*YOUR ASSIGNMENT:* Rewrite the data, changing each occurrence of "серія" to "епізод" and leaving everything else unchanged.

RECORDS FOR THIS TASK section start

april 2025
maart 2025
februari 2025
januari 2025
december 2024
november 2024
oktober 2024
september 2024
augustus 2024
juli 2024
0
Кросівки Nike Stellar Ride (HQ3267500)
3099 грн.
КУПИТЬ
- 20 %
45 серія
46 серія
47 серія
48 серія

RECORDS FOR THIS TASK section end

*SOLUTION BELOW:*
april 2025
maart 2025
februari 2025
januari 2025
december 2024
november 2024
oktober 2024
september 2024
augustus 2024
juli 2024
0
Кросівки Nike Stellar Ride (HQ3267500)
3099 грн.
КУПИТЬ
- 20 %
45 епізод
46 епізод
47 епізод
48 епізод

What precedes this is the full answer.